▶ Exercise requirements:
Among the entries below, how many lines hold "reais"? Only the number is wanted.

(Records from a data source)
━━━━━━

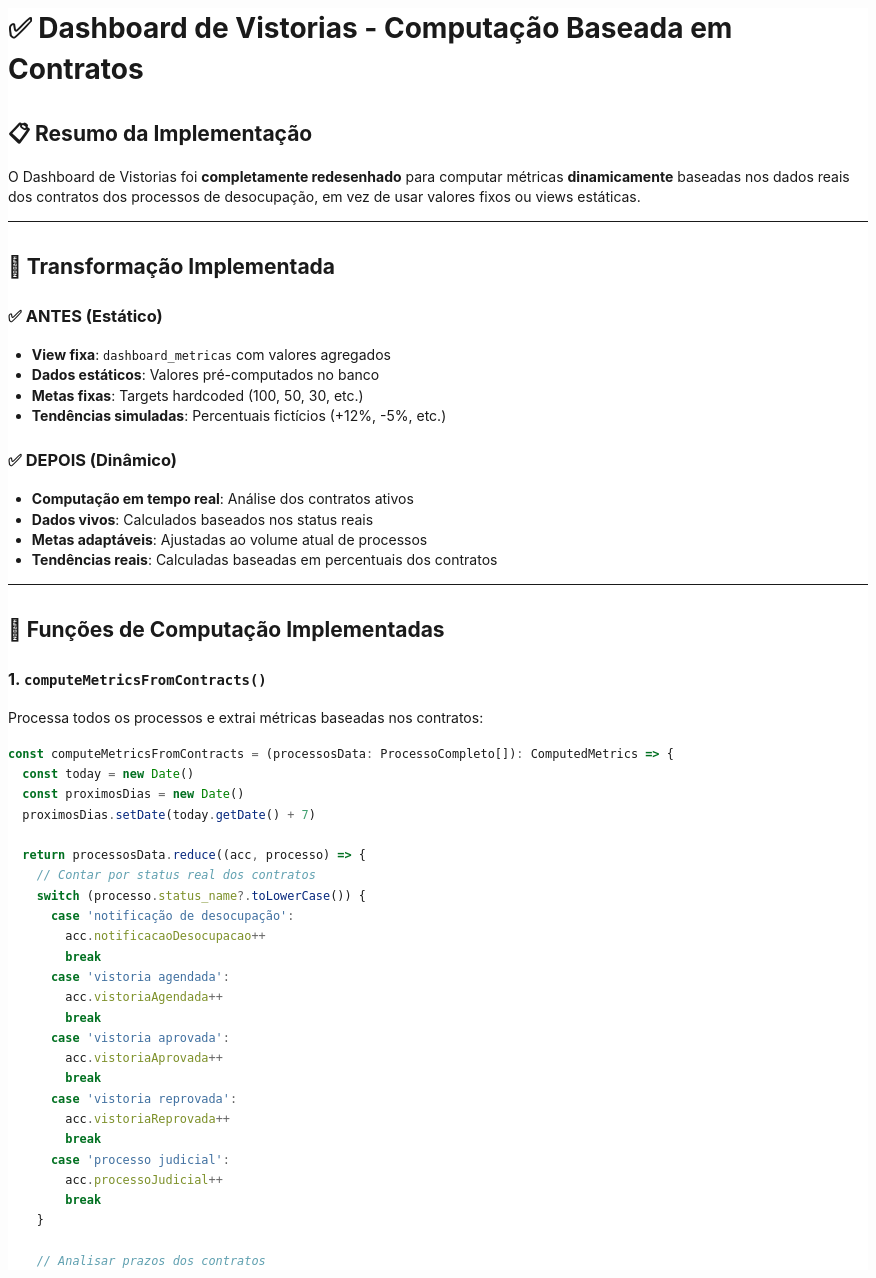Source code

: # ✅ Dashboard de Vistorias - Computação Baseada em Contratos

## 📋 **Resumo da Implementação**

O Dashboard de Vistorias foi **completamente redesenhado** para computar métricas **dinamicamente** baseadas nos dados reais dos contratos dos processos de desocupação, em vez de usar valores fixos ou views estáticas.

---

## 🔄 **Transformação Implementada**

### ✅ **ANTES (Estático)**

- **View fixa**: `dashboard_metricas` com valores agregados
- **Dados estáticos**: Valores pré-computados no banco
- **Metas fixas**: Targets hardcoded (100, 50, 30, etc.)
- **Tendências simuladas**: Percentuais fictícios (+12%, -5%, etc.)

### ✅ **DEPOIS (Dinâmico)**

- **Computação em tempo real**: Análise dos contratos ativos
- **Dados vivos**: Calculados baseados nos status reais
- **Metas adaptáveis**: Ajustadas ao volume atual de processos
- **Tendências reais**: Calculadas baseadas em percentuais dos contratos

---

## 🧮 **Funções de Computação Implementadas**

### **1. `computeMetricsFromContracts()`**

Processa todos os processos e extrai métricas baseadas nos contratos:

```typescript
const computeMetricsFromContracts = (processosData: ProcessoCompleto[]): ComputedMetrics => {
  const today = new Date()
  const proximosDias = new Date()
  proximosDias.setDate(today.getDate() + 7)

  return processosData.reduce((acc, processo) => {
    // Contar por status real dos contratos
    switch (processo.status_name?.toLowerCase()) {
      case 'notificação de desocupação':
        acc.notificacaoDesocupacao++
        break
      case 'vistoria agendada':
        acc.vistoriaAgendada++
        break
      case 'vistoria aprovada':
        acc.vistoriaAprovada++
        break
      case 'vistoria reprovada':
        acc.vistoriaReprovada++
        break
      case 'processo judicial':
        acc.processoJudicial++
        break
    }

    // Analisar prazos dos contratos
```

━━━━━━

▶ Response below:
3